• [ABOUT THIS TASK]
Only the lines from the line containing "- Все сообщения и чаты хранятся бессрочно." to the end of the entries should be repeated, exactly as they appear.

• [DATA PROVIDED]
===

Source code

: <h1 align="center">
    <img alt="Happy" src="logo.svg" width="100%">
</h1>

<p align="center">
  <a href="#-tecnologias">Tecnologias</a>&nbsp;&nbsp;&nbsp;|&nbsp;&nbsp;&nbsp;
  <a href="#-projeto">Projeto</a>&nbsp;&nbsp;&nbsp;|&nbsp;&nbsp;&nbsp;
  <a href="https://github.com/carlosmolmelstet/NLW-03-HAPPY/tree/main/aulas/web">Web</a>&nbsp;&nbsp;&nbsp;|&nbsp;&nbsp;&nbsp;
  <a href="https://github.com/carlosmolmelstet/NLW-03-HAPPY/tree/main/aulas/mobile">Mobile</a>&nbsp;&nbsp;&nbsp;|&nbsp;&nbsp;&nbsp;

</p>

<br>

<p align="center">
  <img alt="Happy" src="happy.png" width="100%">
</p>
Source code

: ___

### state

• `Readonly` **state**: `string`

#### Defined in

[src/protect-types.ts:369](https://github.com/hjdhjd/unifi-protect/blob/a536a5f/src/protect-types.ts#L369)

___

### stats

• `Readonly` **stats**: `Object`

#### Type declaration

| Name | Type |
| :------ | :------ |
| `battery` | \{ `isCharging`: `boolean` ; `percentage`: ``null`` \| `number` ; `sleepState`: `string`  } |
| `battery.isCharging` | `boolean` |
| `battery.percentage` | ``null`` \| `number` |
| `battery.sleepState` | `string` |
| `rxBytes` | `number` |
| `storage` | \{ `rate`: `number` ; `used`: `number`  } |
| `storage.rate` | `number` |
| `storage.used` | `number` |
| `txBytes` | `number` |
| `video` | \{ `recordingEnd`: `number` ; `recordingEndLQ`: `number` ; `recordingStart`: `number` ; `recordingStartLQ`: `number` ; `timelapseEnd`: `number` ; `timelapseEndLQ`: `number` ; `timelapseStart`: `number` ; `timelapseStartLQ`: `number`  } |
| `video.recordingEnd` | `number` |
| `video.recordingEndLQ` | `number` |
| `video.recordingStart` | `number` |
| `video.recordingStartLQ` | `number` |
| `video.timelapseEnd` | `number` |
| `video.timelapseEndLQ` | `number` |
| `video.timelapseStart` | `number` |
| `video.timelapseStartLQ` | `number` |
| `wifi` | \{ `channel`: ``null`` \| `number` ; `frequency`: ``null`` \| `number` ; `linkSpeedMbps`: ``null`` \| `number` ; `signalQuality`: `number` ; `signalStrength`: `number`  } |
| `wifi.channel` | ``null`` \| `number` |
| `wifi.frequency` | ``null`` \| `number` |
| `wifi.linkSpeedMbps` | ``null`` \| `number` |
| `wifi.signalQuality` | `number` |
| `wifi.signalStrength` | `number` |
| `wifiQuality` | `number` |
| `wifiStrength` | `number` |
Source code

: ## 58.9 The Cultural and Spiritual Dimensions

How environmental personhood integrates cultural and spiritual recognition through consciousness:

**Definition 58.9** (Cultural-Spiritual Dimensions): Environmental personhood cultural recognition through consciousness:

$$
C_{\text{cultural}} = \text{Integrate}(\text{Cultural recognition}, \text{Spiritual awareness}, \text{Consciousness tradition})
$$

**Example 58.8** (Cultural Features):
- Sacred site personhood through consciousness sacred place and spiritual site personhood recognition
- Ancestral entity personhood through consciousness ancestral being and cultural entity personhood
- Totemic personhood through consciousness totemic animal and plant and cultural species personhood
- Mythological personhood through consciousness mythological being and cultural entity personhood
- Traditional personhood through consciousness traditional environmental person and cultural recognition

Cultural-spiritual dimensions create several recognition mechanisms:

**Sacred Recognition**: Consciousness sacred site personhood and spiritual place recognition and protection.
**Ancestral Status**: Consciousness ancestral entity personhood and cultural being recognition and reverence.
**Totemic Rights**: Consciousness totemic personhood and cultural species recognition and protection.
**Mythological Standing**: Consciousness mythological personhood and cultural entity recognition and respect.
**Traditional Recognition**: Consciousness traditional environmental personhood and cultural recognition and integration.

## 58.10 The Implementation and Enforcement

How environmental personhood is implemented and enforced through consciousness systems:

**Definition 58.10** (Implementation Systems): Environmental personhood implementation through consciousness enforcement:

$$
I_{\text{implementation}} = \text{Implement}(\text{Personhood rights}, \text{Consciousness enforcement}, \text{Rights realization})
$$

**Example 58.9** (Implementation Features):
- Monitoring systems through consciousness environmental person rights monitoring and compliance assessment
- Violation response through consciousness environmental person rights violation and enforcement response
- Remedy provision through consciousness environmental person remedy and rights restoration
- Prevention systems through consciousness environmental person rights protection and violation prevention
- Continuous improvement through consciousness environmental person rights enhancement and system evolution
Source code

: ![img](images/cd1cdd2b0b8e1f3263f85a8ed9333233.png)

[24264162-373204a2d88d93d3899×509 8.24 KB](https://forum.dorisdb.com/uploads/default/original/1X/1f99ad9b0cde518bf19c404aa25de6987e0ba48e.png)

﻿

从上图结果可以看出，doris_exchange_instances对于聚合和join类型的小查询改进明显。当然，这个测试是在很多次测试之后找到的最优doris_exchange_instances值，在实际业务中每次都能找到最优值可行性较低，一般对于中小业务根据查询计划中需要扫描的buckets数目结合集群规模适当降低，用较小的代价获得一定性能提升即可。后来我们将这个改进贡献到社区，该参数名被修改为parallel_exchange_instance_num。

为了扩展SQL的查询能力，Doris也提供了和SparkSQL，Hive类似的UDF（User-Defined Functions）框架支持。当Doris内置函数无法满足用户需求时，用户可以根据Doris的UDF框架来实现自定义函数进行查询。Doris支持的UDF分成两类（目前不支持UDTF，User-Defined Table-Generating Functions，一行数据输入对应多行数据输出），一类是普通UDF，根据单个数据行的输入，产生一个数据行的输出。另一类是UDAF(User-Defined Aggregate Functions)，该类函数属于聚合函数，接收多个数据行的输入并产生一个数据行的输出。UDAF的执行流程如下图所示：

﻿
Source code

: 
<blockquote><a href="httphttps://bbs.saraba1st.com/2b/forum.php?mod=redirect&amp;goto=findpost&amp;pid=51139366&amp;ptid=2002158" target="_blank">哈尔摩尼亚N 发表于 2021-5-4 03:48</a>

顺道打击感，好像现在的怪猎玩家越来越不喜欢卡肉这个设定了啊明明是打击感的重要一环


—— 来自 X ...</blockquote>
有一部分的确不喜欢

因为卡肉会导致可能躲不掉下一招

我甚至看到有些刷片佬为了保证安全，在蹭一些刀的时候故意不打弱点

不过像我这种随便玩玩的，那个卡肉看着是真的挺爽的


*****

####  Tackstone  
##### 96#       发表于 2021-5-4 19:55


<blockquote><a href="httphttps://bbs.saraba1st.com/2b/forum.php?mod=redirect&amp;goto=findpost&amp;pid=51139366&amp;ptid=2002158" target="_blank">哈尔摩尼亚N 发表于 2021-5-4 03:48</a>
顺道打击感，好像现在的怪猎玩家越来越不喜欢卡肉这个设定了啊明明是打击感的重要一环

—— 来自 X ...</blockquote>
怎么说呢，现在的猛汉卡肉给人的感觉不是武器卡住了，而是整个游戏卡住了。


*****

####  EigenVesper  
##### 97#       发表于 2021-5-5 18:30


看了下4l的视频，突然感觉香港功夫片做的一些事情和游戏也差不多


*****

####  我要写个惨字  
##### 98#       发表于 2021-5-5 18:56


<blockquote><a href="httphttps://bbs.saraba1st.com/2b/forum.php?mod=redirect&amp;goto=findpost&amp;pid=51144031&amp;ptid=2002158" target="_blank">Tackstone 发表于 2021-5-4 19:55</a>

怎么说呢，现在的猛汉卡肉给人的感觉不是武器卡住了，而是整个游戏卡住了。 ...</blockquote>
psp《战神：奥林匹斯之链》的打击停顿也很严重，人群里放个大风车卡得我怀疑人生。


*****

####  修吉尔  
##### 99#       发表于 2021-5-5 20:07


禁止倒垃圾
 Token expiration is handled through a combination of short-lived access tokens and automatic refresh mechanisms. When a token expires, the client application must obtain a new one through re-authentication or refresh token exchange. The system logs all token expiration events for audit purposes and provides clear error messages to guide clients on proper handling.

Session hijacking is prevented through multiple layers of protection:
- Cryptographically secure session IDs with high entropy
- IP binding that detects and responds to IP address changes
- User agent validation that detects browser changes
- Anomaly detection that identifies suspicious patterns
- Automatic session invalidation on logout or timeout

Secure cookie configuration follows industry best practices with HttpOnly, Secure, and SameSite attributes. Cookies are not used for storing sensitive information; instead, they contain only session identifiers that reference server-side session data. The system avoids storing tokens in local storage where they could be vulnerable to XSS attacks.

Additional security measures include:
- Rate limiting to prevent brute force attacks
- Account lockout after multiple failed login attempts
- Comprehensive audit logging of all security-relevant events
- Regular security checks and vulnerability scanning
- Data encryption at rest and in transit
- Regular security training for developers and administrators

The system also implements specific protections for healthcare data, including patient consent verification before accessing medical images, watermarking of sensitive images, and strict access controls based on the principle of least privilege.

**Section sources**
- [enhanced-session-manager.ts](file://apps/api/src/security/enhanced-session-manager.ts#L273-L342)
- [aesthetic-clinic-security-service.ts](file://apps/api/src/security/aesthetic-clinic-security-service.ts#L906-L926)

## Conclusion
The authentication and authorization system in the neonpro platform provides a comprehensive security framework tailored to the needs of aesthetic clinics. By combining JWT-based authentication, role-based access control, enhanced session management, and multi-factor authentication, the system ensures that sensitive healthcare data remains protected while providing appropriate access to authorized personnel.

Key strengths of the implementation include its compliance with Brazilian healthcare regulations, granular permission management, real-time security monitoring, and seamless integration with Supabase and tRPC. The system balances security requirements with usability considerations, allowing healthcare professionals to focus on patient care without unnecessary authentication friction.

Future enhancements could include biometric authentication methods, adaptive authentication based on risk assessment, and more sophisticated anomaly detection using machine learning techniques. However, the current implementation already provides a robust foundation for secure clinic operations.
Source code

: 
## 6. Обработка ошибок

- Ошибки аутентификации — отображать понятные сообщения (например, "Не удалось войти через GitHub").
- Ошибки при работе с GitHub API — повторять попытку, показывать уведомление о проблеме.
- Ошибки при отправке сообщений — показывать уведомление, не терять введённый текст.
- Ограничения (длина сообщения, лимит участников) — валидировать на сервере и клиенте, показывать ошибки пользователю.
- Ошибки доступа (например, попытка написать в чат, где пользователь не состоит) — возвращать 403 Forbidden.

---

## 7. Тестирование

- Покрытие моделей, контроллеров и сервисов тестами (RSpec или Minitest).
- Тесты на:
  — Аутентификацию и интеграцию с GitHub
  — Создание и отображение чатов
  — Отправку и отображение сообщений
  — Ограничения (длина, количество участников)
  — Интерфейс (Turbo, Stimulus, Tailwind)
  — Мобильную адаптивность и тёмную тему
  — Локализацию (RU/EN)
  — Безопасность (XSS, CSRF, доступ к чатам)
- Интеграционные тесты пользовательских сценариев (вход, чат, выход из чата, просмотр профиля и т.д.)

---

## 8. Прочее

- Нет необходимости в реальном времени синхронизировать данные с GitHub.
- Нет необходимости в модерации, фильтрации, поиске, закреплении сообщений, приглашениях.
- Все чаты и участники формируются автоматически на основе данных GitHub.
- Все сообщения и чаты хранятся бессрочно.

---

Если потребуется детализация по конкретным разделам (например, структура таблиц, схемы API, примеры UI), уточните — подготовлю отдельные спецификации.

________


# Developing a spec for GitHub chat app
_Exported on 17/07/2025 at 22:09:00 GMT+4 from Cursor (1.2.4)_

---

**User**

===

• [PROBLEM SOLUTION]
- Все сообщения и чаты хранятся бессрочно.

---

Если потребуется детализация по конкретным разделам (например, структура таблиц, схемы API, примеры UI), уточните — подготовлю отдельные спецификации.

________


# Developing a spec for GitHub chat app
_Exported on 17/07/2025 at 22:09:00 GMT+4 from Cursor (1.2.4)_

---

**User**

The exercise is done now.